Saved data entries:
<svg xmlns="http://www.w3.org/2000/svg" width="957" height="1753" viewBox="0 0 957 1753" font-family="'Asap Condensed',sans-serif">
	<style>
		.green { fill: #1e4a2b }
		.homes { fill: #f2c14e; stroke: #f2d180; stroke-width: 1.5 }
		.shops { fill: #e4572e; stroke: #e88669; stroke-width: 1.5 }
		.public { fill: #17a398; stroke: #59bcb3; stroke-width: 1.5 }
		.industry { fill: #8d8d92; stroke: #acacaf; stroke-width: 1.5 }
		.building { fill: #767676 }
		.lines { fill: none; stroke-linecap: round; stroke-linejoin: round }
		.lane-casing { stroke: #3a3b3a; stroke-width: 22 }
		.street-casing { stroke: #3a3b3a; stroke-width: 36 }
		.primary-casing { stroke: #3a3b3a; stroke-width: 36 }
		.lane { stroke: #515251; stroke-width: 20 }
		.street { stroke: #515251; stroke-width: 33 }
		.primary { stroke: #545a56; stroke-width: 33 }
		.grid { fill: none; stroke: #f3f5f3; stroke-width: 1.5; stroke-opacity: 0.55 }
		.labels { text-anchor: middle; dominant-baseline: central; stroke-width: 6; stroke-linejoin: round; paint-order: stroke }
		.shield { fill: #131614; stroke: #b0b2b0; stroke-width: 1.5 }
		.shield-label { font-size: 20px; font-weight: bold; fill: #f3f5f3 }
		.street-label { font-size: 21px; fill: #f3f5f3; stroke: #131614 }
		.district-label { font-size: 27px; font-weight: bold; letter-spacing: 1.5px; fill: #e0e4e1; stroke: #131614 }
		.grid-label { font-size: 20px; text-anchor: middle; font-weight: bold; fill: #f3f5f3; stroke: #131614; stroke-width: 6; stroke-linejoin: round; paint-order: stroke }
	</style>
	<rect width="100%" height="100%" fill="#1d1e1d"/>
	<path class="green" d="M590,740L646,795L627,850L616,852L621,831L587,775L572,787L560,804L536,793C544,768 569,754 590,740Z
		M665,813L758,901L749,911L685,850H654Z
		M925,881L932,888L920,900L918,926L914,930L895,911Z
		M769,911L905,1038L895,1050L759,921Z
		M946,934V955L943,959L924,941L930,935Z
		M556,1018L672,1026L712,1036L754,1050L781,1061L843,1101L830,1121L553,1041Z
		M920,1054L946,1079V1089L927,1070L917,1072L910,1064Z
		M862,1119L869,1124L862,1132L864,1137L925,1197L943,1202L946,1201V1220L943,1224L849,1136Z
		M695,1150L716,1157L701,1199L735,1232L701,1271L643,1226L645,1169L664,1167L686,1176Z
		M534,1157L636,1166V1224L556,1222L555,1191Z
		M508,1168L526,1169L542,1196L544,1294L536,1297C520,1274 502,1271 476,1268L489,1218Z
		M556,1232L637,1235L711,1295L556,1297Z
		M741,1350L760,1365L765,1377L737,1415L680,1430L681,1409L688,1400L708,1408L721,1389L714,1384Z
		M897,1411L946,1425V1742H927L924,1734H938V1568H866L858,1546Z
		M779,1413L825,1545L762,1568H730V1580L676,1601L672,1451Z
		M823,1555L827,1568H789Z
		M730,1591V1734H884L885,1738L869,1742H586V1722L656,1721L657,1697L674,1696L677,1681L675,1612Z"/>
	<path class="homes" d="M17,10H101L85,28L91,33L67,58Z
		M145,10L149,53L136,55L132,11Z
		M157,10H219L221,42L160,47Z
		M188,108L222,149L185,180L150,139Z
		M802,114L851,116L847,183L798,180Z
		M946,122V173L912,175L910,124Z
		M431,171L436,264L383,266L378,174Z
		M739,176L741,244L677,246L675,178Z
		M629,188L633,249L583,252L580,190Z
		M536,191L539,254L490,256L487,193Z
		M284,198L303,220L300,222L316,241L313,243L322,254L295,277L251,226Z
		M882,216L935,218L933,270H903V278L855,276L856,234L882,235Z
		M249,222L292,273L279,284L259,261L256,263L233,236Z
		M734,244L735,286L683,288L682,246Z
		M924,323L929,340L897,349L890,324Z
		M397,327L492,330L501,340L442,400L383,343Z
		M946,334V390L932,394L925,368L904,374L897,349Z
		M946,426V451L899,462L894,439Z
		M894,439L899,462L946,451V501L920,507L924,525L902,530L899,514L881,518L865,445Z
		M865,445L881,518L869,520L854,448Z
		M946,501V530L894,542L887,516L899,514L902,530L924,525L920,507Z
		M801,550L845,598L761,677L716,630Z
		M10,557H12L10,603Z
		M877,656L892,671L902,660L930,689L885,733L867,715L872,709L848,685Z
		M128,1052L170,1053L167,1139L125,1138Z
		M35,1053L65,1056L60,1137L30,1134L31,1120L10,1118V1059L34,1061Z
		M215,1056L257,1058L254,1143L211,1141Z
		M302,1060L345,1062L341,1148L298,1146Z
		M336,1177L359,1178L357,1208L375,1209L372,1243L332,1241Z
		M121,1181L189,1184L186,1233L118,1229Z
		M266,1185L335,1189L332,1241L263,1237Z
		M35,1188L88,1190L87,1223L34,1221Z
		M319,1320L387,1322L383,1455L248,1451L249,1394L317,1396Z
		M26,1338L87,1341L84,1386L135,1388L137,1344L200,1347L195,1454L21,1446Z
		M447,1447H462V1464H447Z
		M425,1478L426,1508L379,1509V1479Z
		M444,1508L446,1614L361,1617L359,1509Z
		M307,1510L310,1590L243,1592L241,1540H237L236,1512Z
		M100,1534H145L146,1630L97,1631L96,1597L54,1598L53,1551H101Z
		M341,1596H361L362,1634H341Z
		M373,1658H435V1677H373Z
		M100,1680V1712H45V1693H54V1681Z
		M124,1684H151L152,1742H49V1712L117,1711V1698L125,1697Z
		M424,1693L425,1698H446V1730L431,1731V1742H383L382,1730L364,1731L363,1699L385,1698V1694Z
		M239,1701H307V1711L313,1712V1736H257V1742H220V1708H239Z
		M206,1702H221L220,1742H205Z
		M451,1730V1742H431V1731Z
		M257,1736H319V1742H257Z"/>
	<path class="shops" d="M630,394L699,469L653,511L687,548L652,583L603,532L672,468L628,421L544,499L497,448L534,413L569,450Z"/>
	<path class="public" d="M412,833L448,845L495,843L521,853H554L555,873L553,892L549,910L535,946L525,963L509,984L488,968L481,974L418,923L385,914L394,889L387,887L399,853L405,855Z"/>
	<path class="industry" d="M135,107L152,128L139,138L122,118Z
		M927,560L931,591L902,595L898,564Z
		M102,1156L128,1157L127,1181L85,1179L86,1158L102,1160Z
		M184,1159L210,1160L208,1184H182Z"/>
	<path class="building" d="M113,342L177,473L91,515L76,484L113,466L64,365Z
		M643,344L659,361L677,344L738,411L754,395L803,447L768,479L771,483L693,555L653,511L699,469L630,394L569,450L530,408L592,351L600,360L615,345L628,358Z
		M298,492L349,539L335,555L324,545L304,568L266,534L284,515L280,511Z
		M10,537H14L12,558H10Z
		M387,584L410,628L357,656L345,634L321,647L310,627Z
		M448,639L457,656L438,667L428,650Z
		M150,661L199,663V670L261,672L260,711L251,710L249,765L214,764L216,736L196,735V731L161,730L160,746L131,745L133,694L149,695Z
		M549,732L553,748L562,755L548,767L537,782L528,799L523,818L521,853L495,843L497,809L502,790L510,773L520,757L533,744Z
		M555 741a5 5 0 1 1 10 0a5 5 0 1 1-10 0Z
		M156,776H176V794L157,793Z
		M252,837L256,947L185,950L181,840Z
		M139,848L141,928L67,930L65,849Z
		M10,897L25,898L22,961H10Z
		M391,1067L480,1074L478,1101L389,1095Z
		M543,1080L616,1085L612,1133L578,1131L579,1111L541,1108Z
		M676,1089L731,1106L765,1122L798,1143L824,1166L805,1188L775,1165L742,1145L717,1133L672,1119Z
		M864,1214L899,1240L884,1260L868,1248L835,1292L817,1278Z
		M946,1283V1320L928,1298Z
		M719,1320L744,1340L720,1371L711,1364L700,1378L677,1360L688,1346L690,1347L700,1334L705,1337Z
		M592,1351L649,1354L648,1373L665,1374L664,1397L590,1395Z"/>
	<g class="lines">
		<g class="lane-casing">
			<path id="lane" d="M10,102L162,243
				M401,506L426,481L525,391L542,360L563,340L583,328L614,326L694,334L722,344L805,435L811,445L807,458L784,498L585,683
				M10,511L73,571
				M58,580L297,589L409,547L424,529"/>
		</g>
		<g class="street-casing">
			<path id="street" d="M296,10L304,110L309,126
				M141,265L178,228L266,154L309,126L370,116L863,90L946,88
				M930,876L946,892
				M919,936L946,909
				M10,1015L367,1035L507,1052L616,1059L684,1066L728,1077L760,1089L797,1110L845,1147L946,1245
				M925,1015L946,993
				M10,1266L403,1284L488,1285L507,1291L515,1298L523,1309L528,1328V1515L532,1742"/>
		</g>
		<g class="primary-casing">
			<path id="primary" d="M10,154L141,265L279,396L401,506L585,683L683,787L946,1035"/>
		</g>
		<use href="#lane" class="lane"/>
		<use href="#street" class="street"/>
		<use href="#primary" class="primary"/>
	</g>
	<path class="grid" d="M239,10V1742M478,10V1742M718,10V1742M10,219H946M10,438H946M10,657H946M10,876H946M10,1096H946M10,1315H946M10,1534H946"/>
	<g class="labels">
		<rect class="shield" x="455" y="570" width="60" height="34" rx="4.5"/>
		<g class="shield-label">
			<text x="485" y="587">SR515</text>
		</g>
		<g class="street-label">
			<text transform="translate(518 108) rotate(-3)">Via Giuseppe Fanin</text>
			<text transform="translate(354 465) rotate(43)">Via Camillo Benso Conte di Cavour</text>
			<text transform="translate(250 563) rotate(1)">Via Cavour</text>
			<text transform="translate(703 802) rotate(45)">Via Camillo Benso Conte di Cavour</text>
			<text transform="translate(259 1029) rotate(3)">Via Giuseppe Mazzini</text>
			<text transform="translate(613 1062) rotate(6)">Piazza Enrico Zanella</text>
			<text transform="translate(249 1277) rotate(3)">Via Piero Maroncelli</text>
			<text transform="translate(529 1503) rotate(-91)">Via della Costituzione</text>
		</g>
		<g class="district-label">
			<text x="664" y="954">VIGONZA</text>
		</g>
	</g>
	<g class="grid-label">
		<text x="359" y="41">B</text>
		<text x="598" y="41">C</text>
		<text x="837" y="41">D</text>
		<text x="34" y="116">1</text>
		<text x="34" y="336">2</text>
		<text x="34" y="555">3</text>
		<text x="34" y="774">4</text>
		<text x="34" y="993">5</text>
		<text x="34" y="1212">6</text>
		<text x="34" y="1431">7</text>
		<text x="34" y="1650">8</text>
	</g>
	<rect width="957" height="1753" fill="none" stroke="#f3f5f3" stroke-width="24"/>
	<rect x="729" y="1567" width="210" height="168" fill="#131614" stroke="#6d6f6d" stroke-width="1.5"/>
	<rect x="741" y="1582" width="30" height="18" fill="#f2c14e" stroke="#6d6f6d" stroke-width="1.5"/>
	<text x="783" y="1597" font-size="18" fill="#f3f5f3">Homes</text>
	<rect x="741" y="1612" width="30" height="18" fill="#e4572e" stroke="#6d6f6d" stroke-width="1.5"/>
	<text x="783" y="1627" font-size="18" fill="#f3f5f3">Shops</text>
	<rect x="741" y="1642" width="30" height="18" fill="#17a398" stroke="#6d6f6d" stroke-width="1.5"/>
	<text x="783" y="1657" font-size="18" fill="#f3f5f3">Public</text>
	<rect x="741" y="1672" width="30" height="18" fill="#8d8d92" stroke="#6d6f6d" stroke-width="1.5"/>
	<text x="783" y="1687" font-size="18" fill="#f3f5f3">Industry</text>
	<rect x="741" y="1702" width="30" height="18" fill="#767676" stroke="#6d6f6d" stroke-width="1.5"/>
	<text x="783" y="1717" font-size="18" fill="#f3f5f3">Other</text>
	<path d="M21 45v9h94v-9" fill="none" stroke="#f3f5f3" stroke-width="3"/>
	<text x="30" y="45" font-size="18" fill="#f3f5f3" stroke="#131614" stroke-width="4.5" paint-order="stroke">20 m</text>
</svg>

> _Brief_: Print, from the entries above, the line with "M897,1411L946,1425V1742H927L924,1734H938V1568H866L858,1546Z", the line with "M307,1510L310,1590L243,1592L241,1540H237L236,1512Z" and all lines between them, exactly and with nothing else.

> _Result_:
		M897,1411L946,1425V1742H927L924,1734H938V1568H866L858,1546Z
		M779,1413L825,1545L762,1568H730V1580L676,1601L672,1451Z
		M823,1555L827,1568H789Z
		M730,1591V1734H884L885,1738L869,1742H586V1722L656,1721L657,1697L674,1696L677,1681L675,1612Z"/>
	<path class="homes" d="M17,10H101L85,28L91,33L67,58Z
		M145,10L149,53L136,55L132,11Z
		M157,10H219L221,42L160,47Z
		M188,108L222,149L185,180L150,139Z
		M802,114L851,116L847,183L798,180Z
		M946,122V173L912,175L910,124Z
		M431,171L436,264L383,266L378,174Z
		M739,176L741,244L677,246L675,178Z
		M629,188L633,249L583,252L580,190Z
		M536,191L539,254L490,256L487,193Z
		M284,198L303,220L300,222L316,241L313,243L322,254L295,277L251,226Z
		M882,216L935,218L933,270H903V278L855,276L856,234L882,235Z
		M249,222L292,273L279,284L259,261L256,263L233,236Z
		M734,244L735,286L683,288L682,246Z
		M924,323L929,340L897,349L890,324Z
		M397,327L492,330L501,340L442,400L383,343Z
		M946,334V390L932,394L925,368L904,374L897,349Z
		M946,426V451L899,462L894,439Z
		M894,439L899,462L946,451V501L920,507L924,525L902,530L899,514L881,518L865,445Z
		M865,445L881,518L869,520L854,448Z
		M946,501V530L894,542L887,516L899,514L902,530L924,525L920,507Z
		M801,550L845,598L761,677L716,630Z
		M10,557H12L10,603Z
		M877,656L892,671L902,660L930,689L885,733L867,715L872,709L848,685Z
		M128,1052L170,1053L167,1139L125,1138Z
		M35,1053L65,1056L60,1137L30,1134L31,1120L10,1118V1059L34,1061Z
		M215,1056L257,1058L254,1143L211,1141Z
		M302,1060L345,1062L341,1148L298,1146Z
		M336,1177L359,1178L357,1208L375,1209L372,1243L332,1241Z
		M121,1181L189,1184L186,1233L118,1229Z
		M266,1185L335,1189L332,1241L263,1237Z
		M35,1188L88,1190L87,1223L34,1221Z
		M319,1320L387,1322L383,1455L248,1451L249,1394L317,1396Z
		M26,1338L87,1341L84,1386L135,1388L137,1344L200,1347L195,1454L21,1446Z
		M447,1447H462V1464H447Z
		M425,1478L426,1508L379,1509V1479Z
		M444,1508L446,1614L361,1617L359,1509Z
		M307,1510L310,1590L243,1592L241,1540H237L236,1512Z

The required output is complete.